Task goal: Rewrite the records from the start through the line with "JOURNAL OF THE OPTICAL SOCIETY OF", replacing "squeezed light" with "coherent light" and changing nothing else.

Records START

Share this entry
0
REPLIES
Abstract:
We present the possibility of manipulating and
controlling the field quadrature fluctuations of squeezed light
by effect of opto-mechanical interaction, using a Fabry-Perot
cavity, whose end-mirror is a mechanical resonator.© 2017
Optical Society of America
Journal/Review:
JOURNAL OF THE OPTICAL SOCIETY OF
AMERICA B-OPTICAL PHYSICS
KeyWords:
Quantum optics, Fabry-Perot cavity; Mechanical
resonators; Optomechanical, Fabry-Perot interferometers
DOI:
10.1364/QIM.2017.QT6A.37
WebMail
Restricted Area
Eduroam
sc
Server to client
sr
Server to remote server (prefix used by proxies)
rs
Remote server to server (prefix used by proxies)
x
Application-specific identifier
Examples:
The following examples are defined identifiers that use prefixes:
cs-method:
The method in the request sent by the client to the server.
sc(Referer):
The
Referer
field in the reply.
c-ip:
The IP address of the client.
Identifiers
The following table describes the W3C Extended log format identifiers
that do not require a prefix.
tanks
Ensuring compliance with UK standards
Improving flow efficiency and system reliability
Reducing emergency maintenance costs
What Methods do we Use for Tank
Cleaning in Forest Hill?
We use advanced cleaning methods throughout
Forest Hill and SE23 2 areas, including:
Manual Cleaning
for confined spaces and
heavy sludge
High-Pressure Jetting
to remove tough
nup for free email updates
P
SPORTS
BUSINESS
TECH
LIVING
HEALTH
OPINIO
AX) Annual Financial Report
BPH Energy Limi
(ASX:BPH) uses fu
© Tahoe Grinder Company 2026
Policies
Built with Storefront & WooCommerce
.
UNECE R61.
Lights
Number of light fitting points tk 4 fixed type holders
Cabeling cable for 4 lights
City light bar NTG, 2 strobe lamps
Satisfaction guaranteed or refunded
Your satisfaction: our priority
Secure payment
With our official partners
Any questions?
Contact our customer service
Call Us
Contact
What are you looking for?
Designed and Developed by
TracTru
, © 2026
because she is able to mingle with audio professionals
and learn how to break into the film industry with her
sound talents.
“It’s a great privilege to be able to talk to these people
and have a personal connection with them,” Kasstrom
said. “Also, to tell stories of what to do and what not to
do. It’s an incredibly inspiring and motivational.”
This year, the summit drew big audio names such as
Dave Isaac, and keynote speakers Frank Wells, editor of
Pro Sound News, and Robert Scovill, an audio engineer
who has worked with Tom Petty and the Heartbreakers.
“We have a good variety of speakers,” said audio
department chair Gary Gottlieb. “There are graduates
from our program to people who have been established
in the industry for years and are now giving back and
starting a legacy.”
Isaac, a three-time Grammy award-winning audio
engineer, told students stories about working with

Records END

Written response:
Share this entry
0
REPLIES
Abstract:
We present the possibility of manipulating and
controlling the field quadrature fluctuations of coherent light
by effect of opto-mechanical interaction, using a Fabry-Perot
cavity, whose end-mirror is a mechanical resonator.© 2017
Optical Society of America
Journal/Review:
JOURNAL OF THE OPTICAL SOCIETY OF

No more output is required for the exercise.